§ **Aim of the task**
Count each line below that has "labels" anywhere in it. Answer with the total alone.

§ **Provided data**

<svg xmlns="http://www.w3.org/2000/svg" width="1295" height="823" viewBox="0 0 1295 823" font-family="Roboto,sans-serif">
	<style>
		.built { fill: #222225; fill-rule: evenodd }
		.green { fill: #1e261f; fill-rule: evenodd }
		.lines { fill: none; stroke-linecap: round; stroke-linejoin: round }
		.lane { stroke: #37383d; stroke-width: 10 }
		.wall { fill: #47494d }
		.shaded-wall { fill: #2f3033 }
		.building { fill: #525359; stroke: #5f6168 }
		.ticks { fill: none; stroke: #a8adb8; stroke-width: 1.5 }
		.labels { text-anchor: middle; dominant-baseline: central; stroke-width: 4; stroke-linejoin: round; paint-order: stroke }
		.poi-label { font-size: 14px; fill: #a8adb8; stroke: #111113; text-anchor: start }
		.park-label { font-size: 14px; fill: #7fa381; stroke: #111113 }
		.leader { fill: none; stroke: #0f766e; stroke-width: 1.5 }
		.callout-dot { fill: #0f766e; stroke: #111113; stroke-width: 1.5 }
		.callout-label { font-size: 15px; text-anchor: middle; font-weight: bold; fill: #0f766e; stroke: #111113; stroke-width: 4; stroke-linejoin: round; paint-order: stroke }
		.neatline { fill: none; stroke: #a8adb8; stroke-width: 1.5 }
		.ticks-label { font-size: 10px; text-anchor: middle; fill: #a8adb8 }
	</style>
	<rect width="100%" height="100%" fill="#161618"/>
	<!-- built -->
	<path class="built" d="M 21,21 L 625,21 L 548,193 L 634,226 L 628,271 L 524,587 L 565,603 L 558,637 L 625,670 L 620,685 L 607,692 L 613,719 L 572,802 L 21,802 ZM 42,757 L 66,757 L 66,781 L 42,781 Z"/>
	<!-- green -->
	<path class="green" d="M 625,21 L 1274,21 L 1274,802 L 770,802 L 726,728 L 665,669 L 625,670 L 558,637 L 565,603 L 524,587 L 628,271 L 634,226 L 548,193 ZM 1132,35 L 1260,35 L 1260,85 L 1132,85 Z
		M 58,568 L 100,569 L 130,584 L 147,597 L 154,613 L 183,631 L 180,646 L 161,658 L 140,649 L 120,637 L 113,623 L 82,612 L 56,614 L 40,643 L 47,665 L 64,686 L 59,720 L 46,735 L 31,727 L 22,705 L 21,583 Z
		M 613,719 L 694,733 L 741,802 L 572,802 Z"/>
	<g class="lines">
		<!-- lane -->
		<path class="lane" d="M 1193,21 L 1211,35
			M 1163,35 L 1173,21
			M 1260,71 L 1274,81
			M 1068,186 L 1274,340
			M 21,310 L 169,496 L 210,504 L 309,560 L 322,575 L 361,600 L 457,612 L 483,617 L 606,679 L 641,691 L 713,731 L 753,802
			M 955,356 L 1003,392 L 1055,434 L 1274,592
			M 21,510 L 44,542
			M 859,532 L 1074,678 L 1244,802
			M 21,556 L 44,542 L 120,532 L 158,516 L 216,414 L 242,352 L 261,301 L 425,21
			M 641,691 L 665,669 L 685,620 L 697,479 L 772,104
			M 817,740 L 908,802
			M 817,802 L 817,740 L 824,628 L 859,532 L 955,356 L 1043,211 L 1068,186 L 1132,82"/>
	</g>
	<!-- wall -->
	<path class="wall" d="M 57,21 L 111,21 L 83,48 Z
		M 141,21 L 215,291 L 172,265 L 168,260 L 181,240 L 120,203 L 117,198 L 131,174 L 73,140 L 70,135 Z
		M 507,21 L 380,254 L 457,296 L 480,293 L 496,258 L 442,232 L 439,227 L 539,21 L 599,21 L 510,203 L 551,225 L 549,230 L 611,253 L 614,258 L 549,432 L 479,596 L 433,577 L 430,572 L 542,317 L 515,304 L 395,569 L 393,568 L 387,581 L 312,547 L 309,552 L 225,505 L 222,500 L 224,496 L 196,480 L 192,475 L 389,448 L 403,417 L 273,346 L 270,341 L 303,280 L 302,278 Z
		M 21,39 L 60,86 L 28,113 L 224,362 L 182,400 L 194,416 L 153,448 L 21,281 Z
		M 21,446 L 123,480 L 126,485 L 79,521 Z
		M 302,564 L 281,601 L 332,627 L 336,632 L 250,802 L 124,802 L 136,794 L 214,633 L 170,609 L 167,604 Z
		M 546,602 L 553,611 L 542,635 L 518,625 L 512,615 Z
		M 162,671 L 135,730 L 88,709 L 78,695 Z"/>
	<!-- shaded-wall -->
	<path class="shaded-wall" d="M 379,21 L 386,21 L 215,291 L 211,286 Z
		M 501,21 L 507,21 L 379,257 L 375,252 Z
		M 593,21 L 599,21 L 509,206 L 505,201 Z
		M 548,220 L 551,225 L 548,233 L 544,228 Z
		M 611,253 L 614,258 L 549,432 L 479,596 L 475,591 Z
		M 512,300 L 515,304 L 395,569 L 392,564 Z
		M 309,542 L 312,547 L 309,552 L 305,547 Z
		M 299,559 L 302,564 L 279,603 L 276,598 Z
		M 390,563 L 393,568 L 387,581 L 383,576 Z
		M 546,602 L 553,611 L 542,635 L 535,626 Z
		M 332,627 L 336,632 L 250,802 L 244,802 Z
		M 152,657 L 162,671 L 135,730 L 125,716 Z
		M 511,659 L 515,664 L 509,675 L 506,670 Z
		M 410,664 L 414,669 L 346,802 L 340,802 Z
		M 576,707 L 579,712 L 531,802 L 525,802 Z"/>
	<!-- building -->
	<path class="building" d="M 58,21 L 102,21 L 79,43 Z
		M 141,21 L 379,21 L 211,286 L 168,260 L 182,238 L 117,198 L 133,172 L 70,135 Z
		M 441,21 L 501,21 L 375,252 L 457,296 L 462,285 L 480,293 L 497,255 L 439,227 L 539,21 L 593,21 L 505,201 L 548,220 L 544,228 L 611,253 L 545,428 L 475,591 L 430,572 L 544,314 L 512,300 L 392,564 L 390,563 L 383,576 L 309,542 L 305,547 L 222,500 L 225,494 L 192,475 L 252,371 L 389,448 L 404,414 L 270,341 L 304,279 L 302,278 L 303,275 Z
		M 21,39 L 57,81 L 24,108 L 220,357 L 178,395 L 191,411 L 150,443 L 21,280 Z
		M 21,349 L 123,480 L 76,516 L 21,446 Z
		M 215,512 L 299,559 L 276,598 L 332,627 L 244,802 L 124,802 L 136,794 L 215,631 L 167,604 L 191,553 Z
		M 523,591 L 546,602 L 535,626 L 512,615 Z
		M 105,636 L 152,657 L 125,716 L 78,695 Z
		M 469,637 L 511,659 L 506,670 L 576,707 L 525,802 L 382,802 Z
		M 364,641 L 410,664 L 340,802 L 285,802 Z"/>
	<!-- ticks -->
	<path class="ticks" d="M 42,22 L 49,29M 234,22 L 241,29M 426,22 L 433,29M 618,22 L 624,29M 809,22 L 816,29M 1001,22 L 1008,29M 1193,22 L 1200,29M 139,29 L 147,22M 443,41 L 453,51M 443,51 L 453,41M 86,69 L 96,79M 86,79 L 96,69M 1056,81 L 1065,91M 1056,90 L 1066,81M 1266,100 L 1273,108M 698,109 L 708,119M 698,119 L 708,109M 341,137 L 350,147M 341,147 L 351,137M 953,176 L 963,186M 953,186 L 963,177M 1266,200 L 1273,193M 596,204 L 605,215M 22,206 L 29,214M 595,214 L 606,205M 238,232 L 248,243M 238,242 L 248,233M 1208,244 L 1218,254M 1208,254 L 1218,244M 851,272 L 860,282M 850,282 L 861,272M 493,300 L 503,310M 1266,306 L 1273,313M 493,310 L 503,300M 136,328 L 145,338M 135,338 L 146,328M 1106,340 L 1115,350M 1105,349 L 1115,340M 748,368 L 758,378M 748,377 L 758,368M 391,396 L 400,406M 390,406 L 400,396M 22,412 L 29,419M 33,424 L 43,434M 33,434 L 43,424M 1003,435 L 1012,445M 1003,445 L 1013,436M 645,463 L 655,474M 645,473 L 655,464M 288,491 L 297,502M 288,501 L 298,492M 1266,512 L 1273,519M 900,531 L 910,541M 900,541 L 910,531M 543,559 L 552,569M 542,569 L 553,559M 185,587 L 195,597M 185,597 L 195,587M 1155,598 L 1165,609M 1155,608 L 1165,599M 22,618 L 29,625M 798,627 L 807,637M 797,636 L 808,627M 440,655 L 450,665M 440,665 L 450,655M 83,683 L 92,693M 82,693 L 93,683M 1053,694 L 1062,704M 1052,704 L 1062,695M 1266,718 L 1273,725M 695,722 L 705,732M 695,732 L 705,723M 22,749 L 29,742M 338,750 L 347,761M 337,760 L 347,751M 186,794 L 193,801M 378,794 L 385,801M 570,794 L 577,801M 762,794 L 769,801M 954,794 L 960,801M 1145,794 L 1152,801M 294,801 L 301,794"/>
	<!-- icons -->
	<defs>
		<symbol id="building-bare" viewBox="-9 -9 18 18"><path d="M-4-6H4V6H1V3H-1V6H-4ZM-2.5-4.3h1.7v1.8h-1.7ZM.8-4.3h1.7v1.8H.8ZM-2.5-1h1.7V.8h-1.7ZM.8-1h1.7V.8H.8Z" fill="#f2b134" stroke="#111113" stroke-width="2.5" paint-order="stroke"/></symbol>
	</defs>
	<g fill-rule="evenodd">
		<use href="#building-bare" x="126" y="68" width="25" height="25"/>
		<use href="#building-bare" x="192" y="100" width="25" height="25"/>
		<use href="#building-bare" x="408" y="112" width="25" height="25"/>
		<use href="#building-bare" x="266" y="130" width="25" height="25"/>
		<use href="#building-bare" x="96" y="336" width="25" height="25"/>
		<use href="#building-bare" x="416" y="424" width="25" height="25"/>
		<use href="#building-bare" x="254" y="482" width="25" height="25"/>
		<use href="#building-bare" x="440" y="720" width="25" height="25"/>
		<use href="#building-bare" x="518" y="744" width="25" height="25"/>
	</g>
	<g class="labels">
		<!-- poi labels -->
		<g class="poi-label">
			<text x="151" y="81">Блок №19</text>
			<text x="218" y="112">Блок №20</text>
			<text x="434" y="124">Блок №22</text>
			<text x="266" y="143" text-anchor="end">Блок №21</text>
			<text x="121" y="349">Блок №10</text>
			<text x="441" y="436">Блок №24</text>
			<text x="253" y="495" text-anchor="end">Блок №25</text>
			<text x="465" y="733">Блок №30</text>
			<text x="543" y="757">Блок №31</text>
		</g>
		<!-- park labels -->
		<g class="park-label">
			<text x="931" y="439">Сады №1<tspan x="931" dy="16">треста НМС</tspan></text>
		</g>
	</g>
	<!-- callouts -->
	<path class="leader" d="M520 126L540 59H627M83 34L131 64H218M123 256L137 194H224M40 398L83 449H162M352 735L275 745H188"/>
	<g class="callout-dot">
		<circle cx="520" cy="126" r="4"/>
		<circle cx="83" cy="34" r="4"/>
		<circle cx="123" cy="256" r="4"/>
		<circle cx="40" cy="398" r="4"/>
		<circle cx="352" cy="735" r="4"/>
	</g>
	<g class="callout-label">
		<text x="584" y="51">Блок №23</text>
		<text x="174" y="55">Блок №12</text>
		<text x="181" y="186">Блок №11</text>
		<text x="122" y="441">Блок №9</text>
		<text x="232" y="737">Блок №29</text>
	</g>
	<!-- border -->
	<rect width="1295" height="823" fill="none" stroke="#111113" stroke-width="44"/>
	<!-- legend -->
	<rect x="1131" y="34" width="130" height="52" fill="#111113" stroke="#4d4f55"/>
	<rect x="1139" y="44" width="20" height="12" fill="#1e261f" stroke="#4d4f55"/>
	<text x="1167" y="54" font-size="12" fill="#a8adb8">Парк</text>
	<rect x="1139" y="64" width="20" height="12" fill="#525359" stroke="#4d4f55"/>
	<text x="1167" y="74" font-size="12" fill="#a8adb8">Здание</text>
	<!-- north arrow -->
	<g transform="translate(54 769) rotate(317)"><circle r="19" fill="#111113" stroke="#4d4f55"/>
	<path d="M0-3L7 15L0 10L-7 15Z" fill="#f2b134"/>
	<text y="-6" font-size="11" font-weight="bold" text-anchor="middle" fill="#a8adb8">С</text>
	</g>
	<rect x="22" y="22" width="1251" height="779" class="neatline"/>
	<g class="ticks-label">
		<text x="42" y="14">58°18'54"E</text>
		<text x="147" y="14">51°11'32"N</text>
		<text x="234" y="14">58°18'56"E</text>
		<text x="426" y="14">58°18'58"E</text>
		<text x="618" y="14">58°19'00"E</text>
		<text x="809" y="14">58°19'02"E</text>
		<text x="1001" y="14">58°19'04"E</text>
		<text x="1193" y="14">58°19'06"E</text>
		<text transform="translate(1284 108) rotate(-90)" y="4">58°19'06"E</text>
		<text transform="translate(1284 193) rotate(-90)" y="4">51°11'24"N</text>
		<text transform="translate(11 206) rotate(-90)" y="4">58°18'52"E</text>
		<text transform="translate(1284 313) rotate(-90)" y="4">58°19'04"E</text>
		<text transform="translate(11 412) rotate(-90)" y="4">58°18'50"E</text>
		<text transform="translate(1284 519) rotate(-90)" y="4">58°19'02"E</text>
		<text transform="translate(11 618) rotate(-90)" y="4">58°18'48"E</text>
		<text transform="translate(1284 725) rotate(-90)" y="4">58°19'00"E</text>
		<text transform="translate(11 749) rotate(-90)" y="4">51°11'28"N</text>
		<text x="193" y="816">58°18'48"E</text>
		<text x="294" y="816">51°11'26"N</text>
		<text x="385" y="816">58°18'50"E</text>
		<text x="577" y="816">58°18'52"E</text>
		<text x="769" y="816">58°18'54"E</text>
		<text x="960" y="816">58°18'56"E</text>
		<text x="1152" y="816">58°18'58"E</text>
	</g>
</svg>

§ **Expected answer**
4